# Rotation energy

1. Feb 22, 2005

### UrbanXrisis

The center of mass of a pitched base ball (radius=3.8cm) moves at 38m/s. The ball spins about an axis through its center of mass with an angular speed of 125 rad/s. Calculate the ratio of the rotational energy to the translational kinetic energy.

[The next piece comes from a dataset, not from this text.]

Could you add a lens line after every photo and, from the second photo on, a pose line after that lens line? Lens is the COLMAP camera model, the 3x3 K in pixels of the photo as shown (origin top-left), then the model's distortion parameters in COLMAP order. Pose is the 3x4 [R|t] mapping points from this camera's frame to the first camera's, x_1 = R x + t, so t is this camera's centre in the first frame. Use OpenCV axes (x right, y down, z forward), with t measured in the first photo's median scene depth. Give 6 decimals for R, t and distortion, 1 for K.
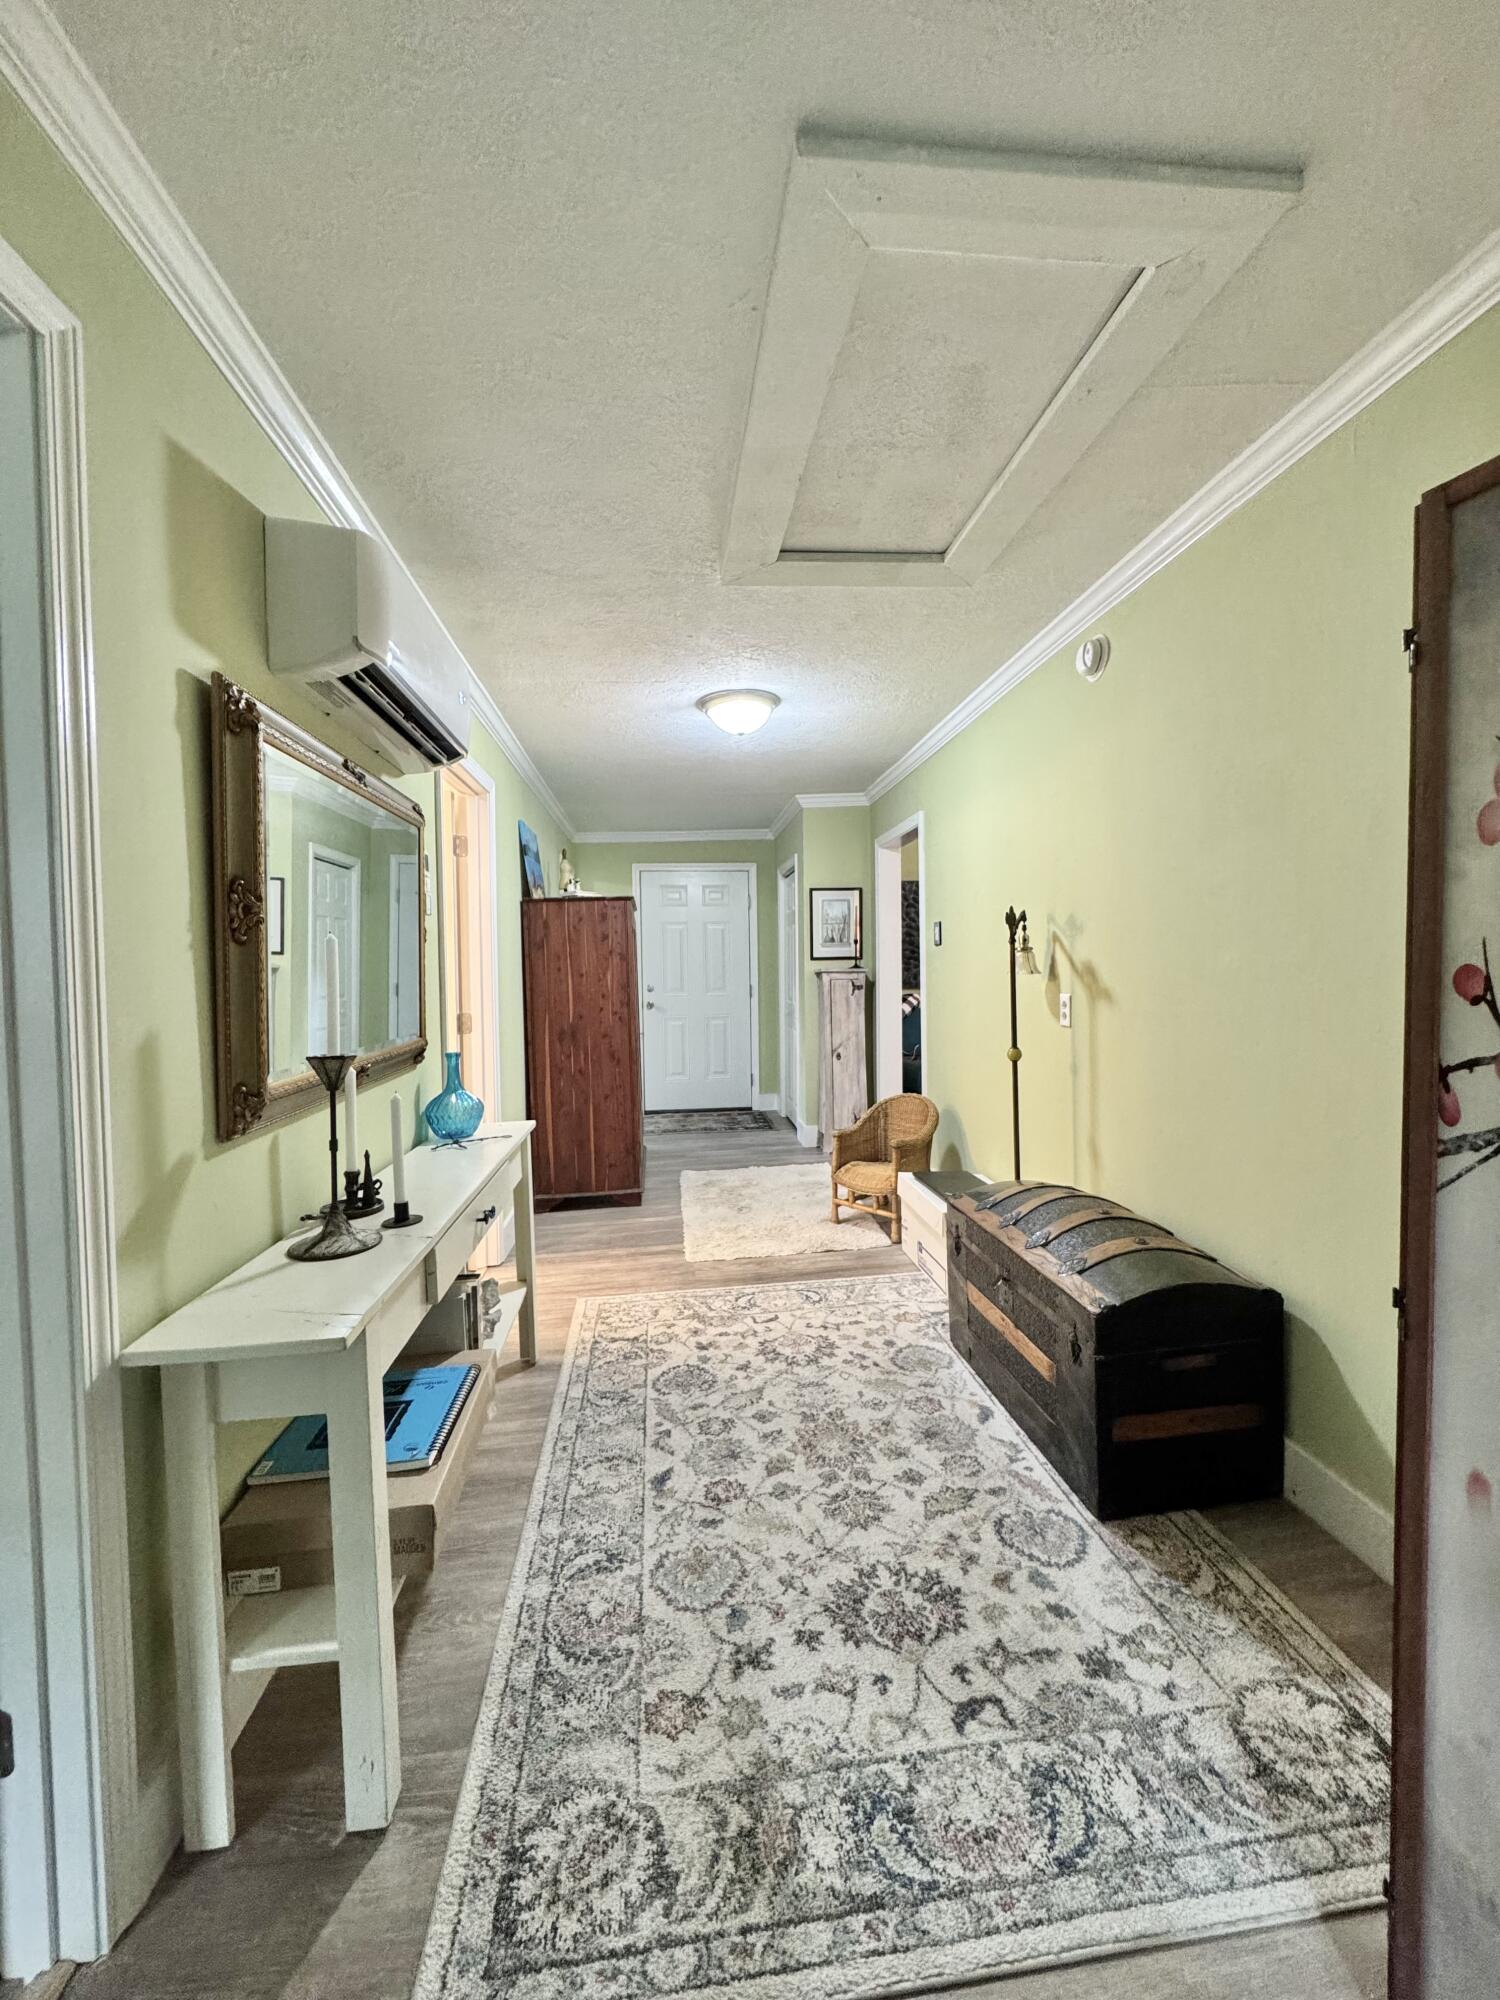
lens RADIAL K [[796.8, 0, 753.8], [0, 796.8, 993.6], [0, 0, 1]] dist [0.000155, 0.000023]
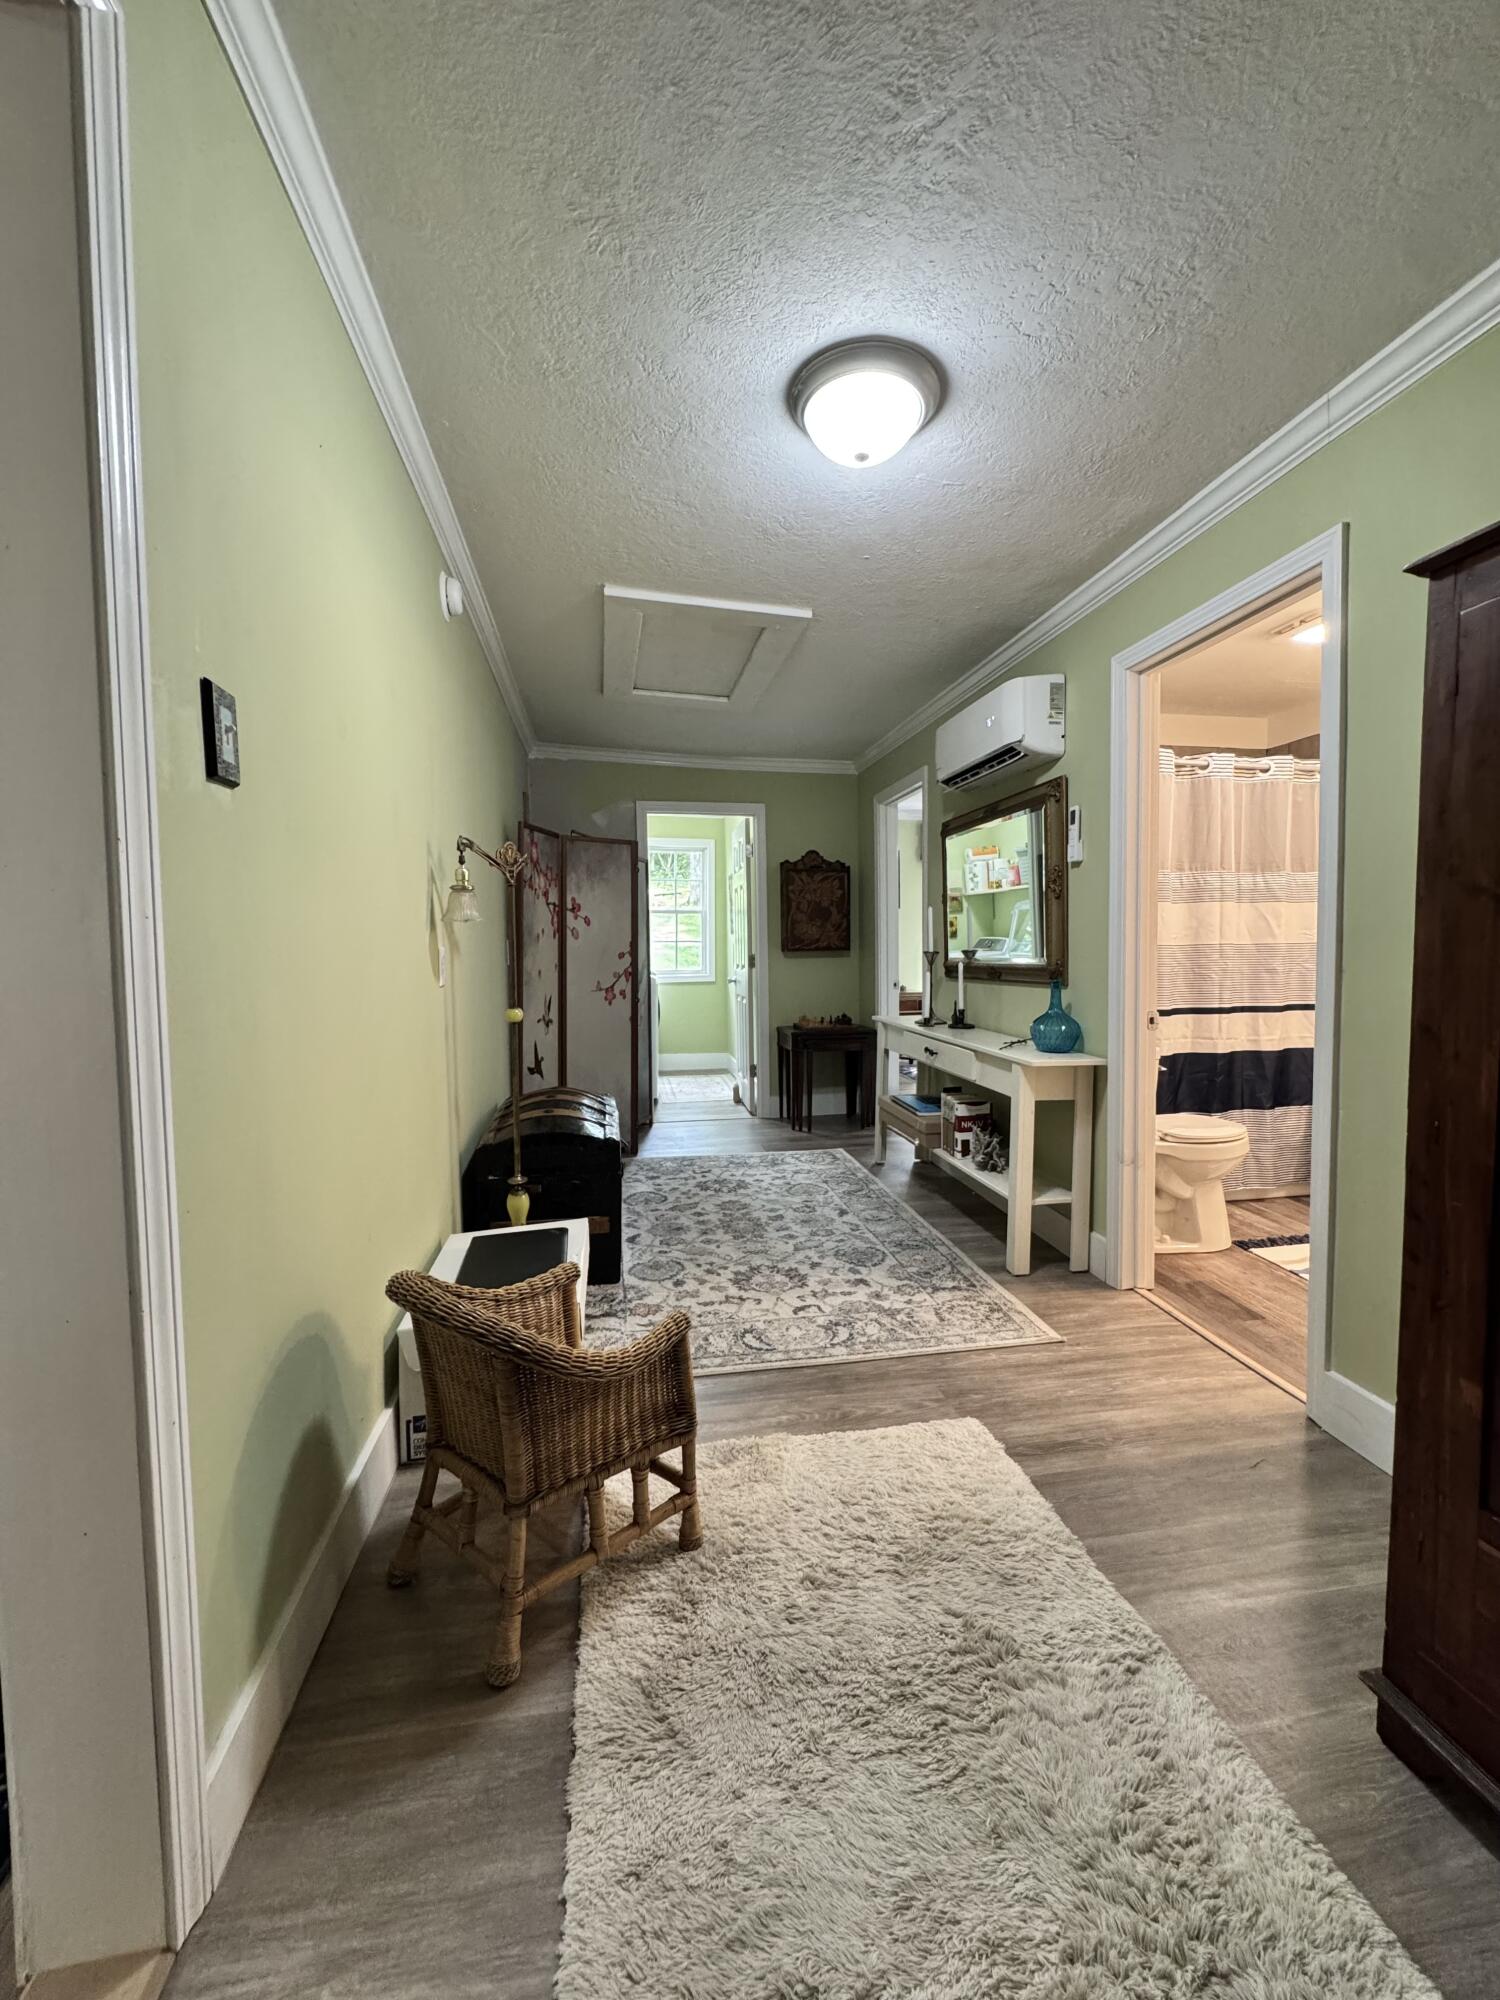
lens RADIAL K [[796.8, 0, 749.0], [0, 796.8, 987.7], [0, 0, 1]] dist [0.000155, 0.000023]
pose [[-0.997967, 0.030125, -0.056167, 0.136930], [0.025355, 0.996162, 0.083777, -0.023821], [0.058475, 0.082183, -0.994900, 2.146020]]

Treat the ball as a uniform sphere.

$$0.5Iw^2:0.5mv^2$$
$$I=mr^2=m(.038m)^2=m0.001444$$
$$0.5m0.001444(125rad/s)^2:0.5m(39m/s)^2$$
$$22.5625:1444$$
$$1:64$$

is this correct?

Last edited: Feb 22, 2005
2. Feb 22, 2005

### mooshasta

The moment of inertia for a uniform sphere is as follows:

$$I = \frac{2}{5}m\,r^{2}$$

3. Feb 22, 2005

### UrbanXrisis

thanks:

$$0.5Iw^2:0.5mv^2$$
$$I=(2/5)mr^2=m(2/5)(.038m)^2=m5.776E-4$$
$$0.5m(5.776E-4)(125rad/s)^2:0.5m(39m/s)^2$$
$$9.025:1444$$
$$1:160$$

is this correct?

4. Feb 22, 2005

### mooshasta

Looks good to me..

5. Feb 22, 2005

### UrbanXrisis

why is the kinetic energy so much larger than the rotational energy?